Oh, right—Cloverfield is also in the title.

First-time directed Dan Trachtenberg excels at ratcheting up the tension. Has Michele been kidnapped by a crazy redneck? Or has the world outside really come to an end? And if it is all over, what kind of attack is it? Nuclear? Biological? Is the attack coming from the Russians? The Chinese? Aliens? Because there’s no way for Michele to figure out any of it for sure without going outside, the mysteries compound as more and more elements get piled on—the dead pigs outside the cellar, the neighbor who pays a visit, the spine-chilling artifacts Michele and Emmett find around the compound—to the point where it’s not entirely clear whether Howard (John Goodman) is a well-meaning if harsh patriarch or really a cold-hearted, domineering psychopath. It’s really got nothing to do with the 2008 film of a similar name, and Abrams admits as much when he says 10 Cloverfield Lane is a “spiritual successor,” which is a fancy way of saying they were afraid no one would go see this pretty good film if its title was as dull as The Cellar.

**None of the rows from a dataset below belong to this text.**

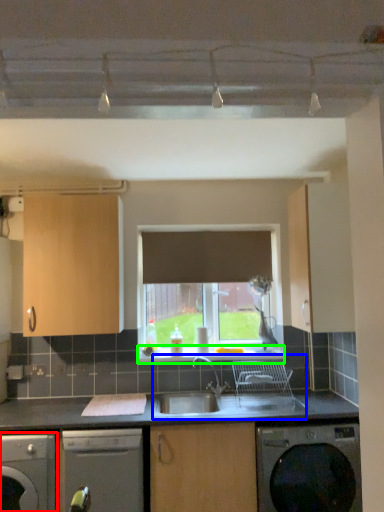
Question: Based on their relative distances, which object is nearer to dishwasher (highlighted by a red box)? Choose from sink (highlighted by a blue box) and window sill (highlighted by a green box).

Choices:
 (A) sink
 (B) window sill

Answer: (A)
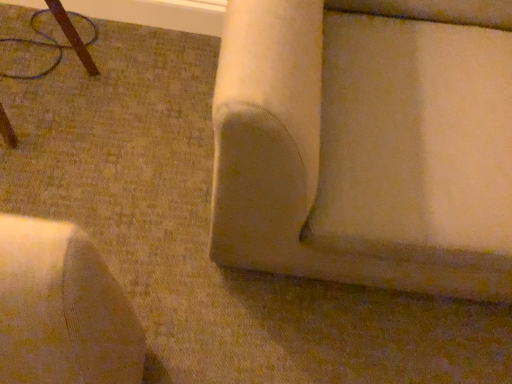
The image size is (512, 384). Identify the location of brown wood table at upper left, the 2th furniture positioned from the right. (74, 35).

In order to face brown wood table at upper left, the 2th furniture positioned from the right, should I rotate leftwards or rightwards?

Rotate left and turn 31.845 degrees.

The height and width of the screenshot is (384, 512). Describe the element at coordinates (74, 35) in the screenshot. I see `brown wood table at upper left, arranged as the first furniture when viewed from the left` at that location.

The height and width of the screenshot is (384, 512). Find the location of `beige fabric couch at center, acting as the 2th furniture starting from the left`. beige fabric couch at center, acting as the 2th furniture starting from the left is located at coordinates [x=366, y=146].

What do you see at coordinates (366, 146) in the screenshot?
I see `beige fabric couch at center, acting as the 2th furniture starting from the left` at bounding box center [366, 146].

Locate an element on the screen. This screenshot has height=384, width=512. brown wood table at upper left, arranged as the first furniture when viewed from the left is located at coordinates (74, 35).

Can you confirm if beige fabric couch at center, which is the first furniture from right to left, is positioned to the left of brown wood table at upper left, the 2th furniture positioned from the right?

In fact, beige fabric couch at center, which is the first furniture from right to left, is to the right of brown wood table at upper left, the 2th furniture positioned from the right.

Which object is closer to the camera taking this photo, beige fabric couch at center, which is the first furniture from right to left, or brown wood table at upper left, the 2th furniture positioned from the right?

beige fabric couch at center, which is the first furniture from right to left, is closer to the camera.

Is point (448, 286) closer or farther from the camera than point (52, 9)?

Point (448, 286) is positioned closer to the camera compared to point (52, 9).

From the image's perspective, between beige fabric couch at center, which is the first furniture from right to left, and brown wood table at upper left, the 2th furniture positioned from the right, who is located below?

beige fabric couch at center, which is the first furniture from right to left, appears lower in the image.

From a real-world perspective, which is physically above, beige fabric couch at center, which is the first furniture from right to left, or brown wood table at upper left, arranged as the first furniture when viewed from the left?

From a 3D spatial view, beige fabric couch at center, which is the first furniture from right to left, is above.

Can you confirm if beige fabric couch at center, acting as the 2th furniture starting from the left, is thinner than brown wood table at upper left, the 2th furniture positioned from the right?

Incorrect, the width of beige fabric couch at center, acting as the 2th furniture starting from the left, is not less than that of brown wood table at upper left, the 2th furniture positioned from the right.

From their relative heights in the image, would you say beige fabric couch at center, acting as the 2th furniture starting from the left, is taller or shorter than brown wood table at upper left, arranged as the first furniture when viewed from the left?

Clearly, beige fabric couch at center, acting as the 2th furniture starting from the left, is taller compared to brown wood table at upper left, arranged as the first furniture when viewed from the left.

Between beige fabric couch at center, which is the first furniture from right to left, and brown wood table at upper left, the 2th furniture positioned from the right, which one has smaller size?

With smaller size is brown wood table at upper left, the 2th furniture positioned from the right.

Can we say beige fabric couch at center, which is the first furniture from right to left, lies outside brown wood table at upper left, the 2th furniture positioned from the right?

Yes.

Is beige fabric couch at center, which is the first furniture from right to left, next to brown wood table at upper left, arranged as the first furniture when viewed from the left?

10_cloverfield_lane_paramount.0The distraction in the title is just that—a distraction. It’s definitely a reason I went out of my way to see the film, but I also found myself constantly wondering whether the film was going to subvert my expectations. Gripping as the narrative is, my involvement was more “Okay, so if this happened, I wonder if this will happen,” rather than “I can’t wait to see what happens next.” Part of that is partially my own fault. I liked Cloverfield and entertained the idea that this flick could somehow be loosely connected (I mean come on—you don’t emphasize that word in your title by accident), and went in both trying to predict what was in store and attempting to keep an open, clean-slate mind. But because that purposeful distraction is there, a decent chunk of my moviegoing experience became a weird kind of meta-viewing—engaged enough by the film that I enjoyed the experience, but also detached enough  where I constantly peeled myself away from the on-screen action to consider what might be coming.

But that’s not much in the way of criticism, because 10 Cloverfield Lane is a solid film featuring terrific interplay between its three leads. Mary Elizabeth Winstead serves as a perfect surrogate for the audience, asking the kinds of questions we would ask if thrust into a similar situation, harboring the kinds of suspicions we would harbor if a possibly-psychotic survivalist like Howard told us we were in that basement handcuffed to a pipe for our own good. John Goodman achieves something rare—a villain that is not always clearly a villain, and one who is not conscious of his own villainy because his worldview can’t allow for it. John Gallagher Jr. acts as a perfect balance between Howard’s overbearingness and Michele’s nimble wit as the schlubby, not terribly-bright handyman. Director Trachtenberg excels at subverting expectations by constantly throwing wrenches into whatever you think is about to happen without any of the twists (except for one, sort of) being gimmicky in that stupid M. Night Shyamalan manner.

SPOILERS: The only “real” criticism I have is of the last twenty minutes, which goes on too long because the gig is up. Having revealed all there is to reveal, the kind of suspense the film tries to switch to—from cramped paranoia to sandbox survival—is too big a shift tonally to be effective. Trachtenberg would have been better off cutting to black once Michele sees the alien spaceship in the cornfield coming her way after unwittingly getting its attention and uttering a perfectly-timed “Come on,” but instead we have an extended cat-and-mouse chase sequence which ultimately resolves itself with a Molotov cocktail in the mouth of the alien mothership. It’s set up, sure—we see Michele grab a bottle of booze before leaving her apartment in the first sequence of the film, and Howard mentions that he regrets not taking it from her car when he pulls her from the wreckage (a lie)—but the payoff isn’t necessary.